- **Exercise details**:
Leave out the pictures and give back all the entries exactly as written.

◆ ◆ ◆ ◆ ◆

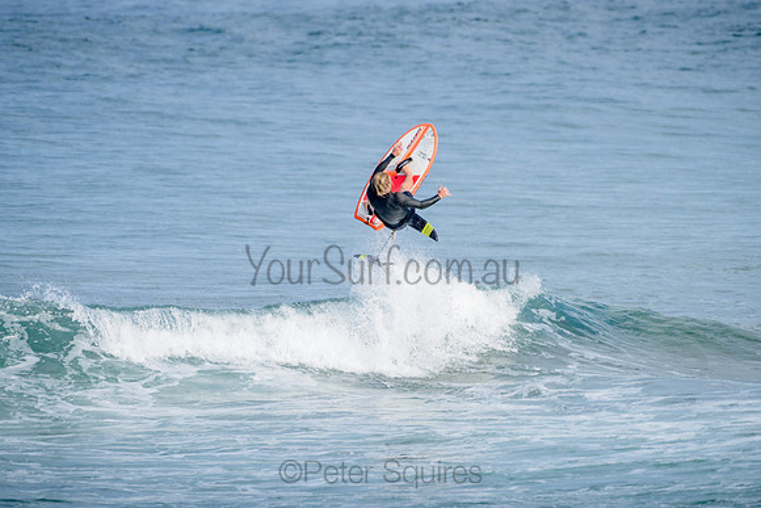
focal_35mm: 612
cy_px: 254
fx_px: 12941
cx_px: 380
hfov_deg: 3.4
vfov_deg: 2.2
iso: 200
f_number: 5.6
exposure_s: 1/1250
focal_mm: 500
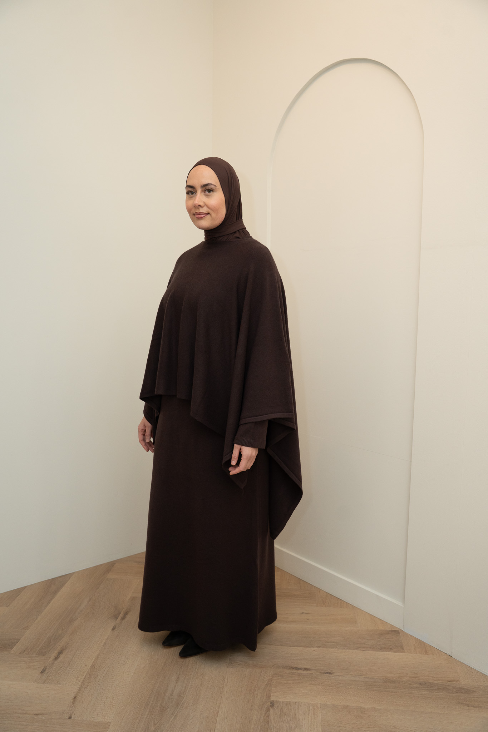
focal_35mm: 30
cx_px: 244
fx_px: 610
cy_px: 366
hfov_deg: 43.6
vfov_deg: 61.9
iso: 1000
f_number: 4
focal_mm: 30
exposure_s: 1/250
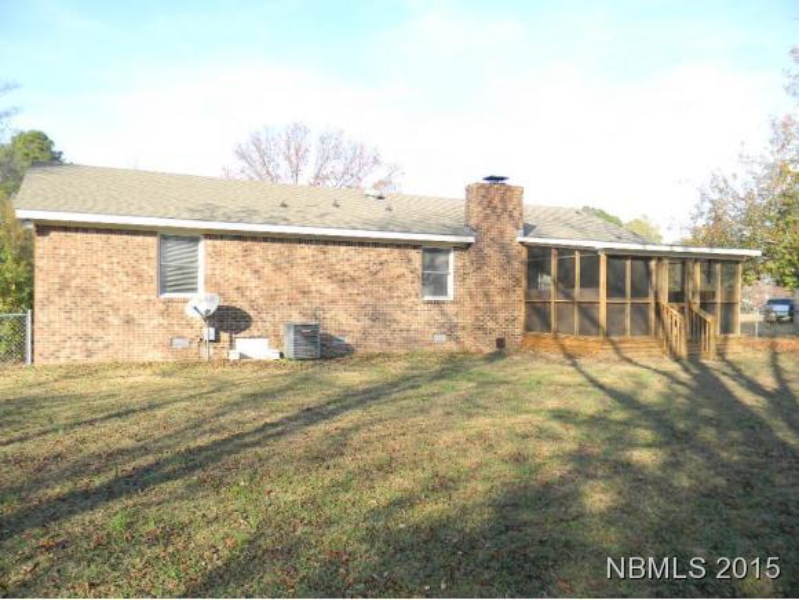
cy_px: 300
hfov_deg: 63.4
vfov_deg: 49.8
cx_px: 400
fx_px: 647
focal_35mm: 28
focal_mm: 5
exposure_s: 1/224
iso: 80
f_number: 3.5
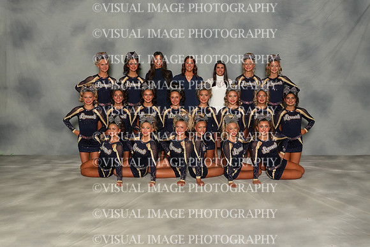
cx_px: 185
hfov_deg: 53.1
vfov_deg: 36.9
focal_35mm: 36
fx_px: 370
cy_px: 124
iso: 800
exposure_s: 1/80
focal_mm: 24
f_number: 8
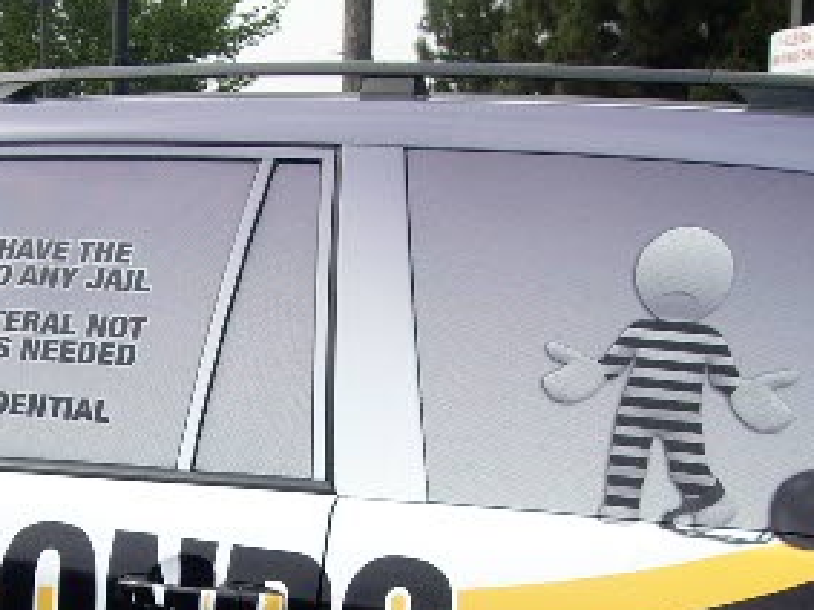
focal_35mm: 86
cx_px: 129
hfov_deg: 22.4
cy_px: 596
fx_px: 2021
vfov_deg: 16.8
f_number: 4.3
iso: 100
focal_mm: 6.2
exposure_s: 1/640
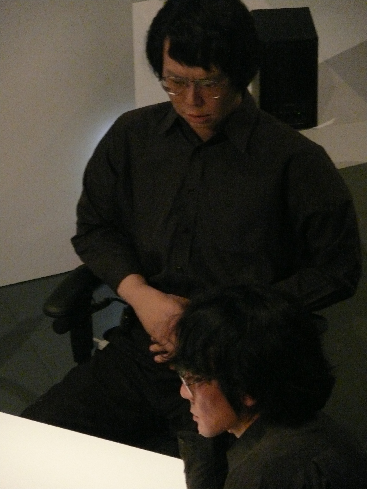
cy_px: 244
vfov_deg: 10.5
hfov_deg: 7.9
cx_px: 184
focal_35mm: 189
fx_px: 2672
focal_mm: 40
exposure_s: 1/15
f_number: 3.6
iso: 800
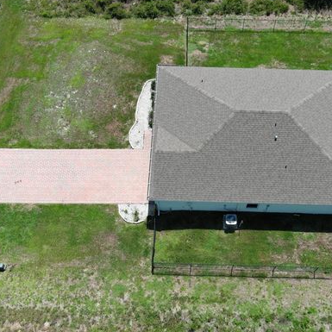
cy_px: 171
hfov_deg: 40.8
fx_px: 445
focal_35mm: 41
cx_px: 195
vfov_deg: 40.9
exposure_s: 1/1040
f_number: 2.8
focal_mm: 10.57
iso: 100
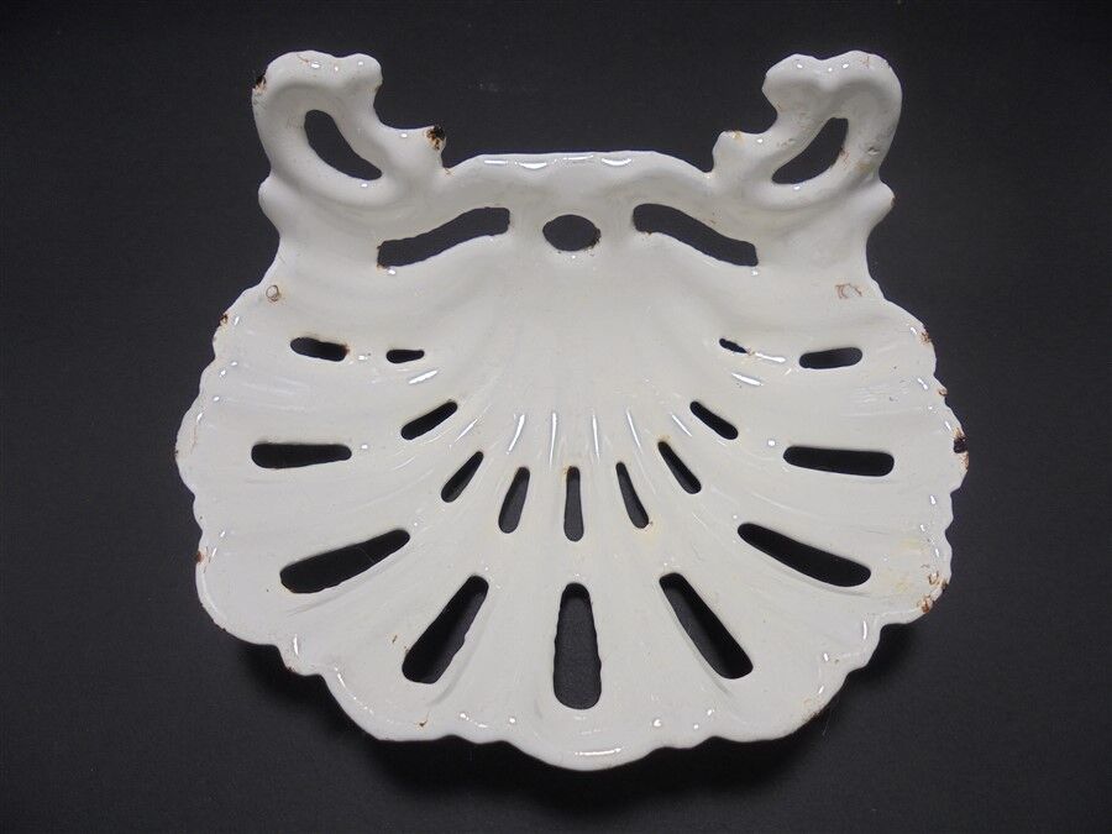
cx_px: 556
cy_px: 417
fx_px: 835
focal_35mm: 26
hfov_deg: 67.3
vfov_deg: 53.1
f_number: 3.5
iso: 100
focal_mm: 4.6
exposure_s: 1/80
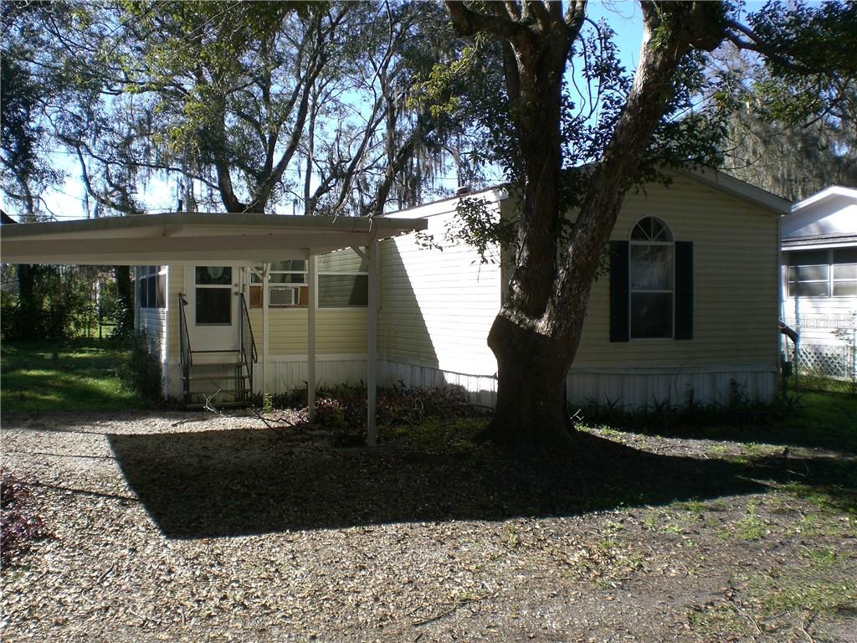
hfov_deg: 49.0
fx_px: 941
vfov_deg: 37.7
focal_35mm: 38
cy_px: 322
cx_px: 428
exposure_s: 1/200
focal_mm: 6.3
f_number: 4.4
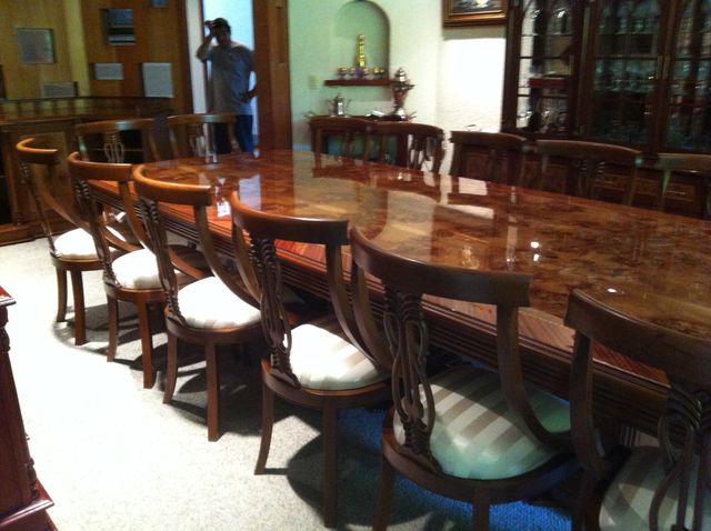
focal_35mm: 35
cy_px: 266
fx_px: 718
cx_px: 356
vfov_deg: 40.6
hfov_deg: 52.7
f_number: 2.8
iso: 500
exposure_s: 1/15
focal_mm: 3.85
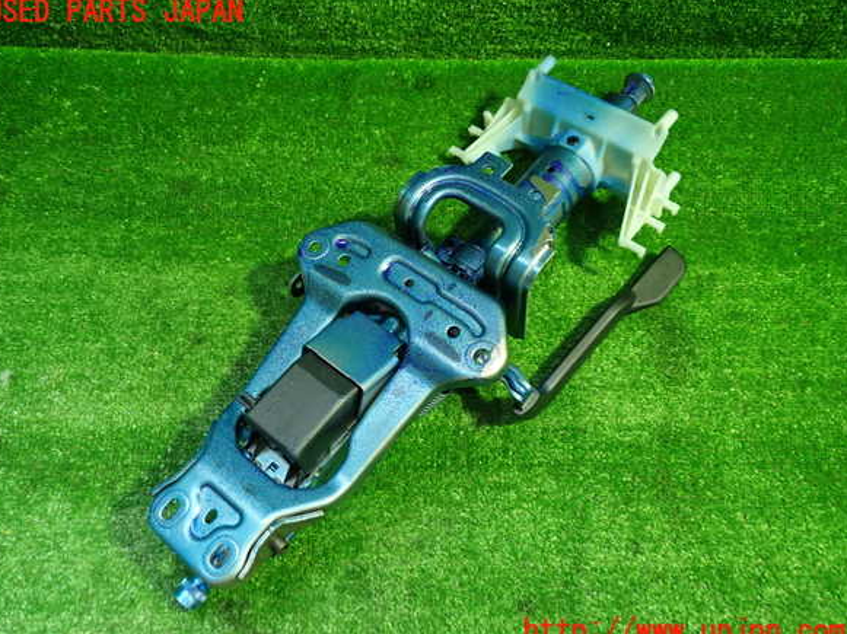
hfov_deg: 58.4
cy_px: 322
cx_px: 415
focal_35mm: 31
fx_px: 758
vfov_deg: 45.4
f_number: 2.3
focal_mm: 5.4
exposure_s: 1/30
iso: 250
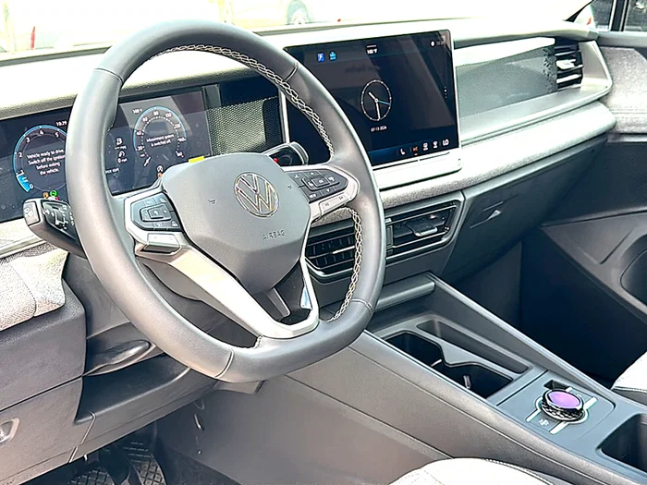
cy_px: 242
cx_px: 324
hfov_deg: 46.8
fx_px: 748
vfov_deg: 36.0
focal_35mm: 40
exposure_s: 1/335
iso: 80
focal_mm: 6.86
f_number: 1.78
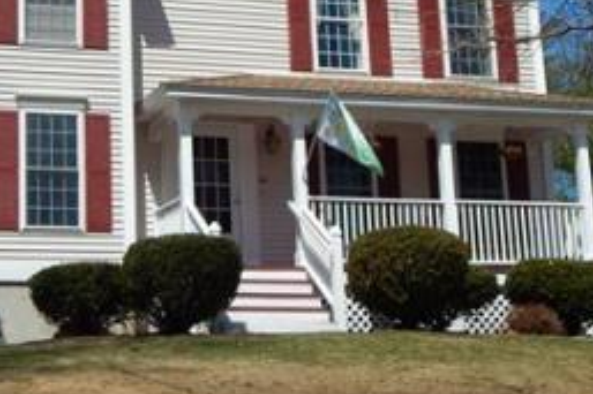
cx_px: 166
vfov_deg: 13.4
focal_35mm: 101
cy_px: 37
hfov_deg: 20.1
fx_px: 1663
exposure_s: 1/500
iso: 125
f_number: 7.1
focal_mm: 7.7
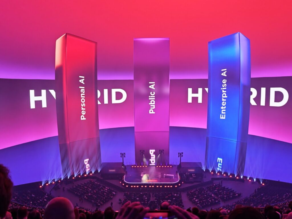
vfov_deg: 40.7
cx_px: 146
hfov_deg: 52.6
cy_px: 110
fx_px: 295
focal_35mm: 35
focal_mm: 6.55
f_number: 1.6
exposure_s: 1/50
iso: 80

◆ ◆ ◆ ◆ ◆

- **Solution to the problem**:
focal_35mm: 612
cy_px: 254
fx_px: 12941
cx_px: 380
hfov_deg: 3.4
vfov_deg: 2.2
iso: 200
f_number: 5.6
exposure_s: 1/1250
focal_mm: 500
focal_35mm: 30
cx_px: 244
fx_px: 610
cy_px: 366
hfov_deg: 43.6
vfov_deg: 61.9
iso: 1000
f_number: 4
focal_mm: 30
exposure_s: 1/250
cy_px: 300
hfov_deg: 63.4
vfov_deg: 49.8
cx_px: 400
fx_px: 647
focal_35mm: 28
focal_mm: 5
exposure_s: 1/224
iso: 80
f_number: 3.5
cx_px: 185
hfov_deg: 53.1
vfov_deg: 36.9
focal_35mm: 36
fx_px: 370
cy_px: 124
iso: 800
exposure_s: 1/80
focal_mm: 24
f_number: 8
focal_35mm: 86
cx_px: 129
hfov_deg: 22.4
cy_px: 596
fx_px: 2021
vfov_deg: 16.8
f_number: 4.3
iso: 100
focal_mm: 6.2
exposure_s: 1/640
cy_px: 244
vfov_deg: 10.5
hfov_deg: 7.9
cx_px: 184
focal_35mm: 189
fx_px: 2672
focal_mm: 40
exposure_s: 1/15
f_number: 3.6
iso: 800
cy_px: 171
hfov_deg: 40.8
fx_px: 445
focal_35mm: 41
cx_px: 195
vfov_deg: 40.9
exposure_s: 1/1040
f_number: 2.8
focal_mm: 10.57
iso: 100
cx_px: 556
cy_px: 417
fx_px: 835
focal_35mm: 26
hfov_deg: 67.3
vfov_deg: 53.1
f_number: 3.5
iso: 100
focal_mm: 4.6
exposure_s: 1/80
hfov_deg: 49.0
fx_px: 941
vfov_deg: 37.7
focal_35mm: 38
cy_px: 322
cx_px: 428
exposure_s: 1/200
focal_mm: 6.3
f_number: 4.4
focal_35mm: 35
cy_px: 266
fx_px: 718
cx_px: 356
vfov_deg: 40.6
hfov_deg: 52.7
f_number: 2.8
iso: 500
exposure_s: 1/15
focal_mm: 3.85
hfov_deg: 58.4
cy_px: 322
cx_px: 415
focal_35mm: 31
fx_px: 758
vfov_deg: 45.4
f_number: 2.3
focal_mm: 5.4
exposure_s: 1/30
iso: 250
cy_px: 242
cx_px: 324
hfov_deg: 46.8
fx_px: 748
vfov_deg: 36.0
focal_35mm: 40
exposure_s: 1/335
iso: 80
focal_mm: 6.86
f_number: 1.78
cx_px: 166
vfov_deg: 13.4
focal_35mm: 101
cy_px: 37
hfov_deg: 20.1
fx_px: 1663
exposure_s: 1/500
iso: 125
f_number: 7.1
focal_mm: 7.7
vfov_deg: 40.7
cx_px: 146
hfov_deg: 52.6
cy_px: 110
fx_px: 295
focal_35mm: 35
focal_mm: 6.55
f_number: 1.6
exposure_s: 1/50
iso: 80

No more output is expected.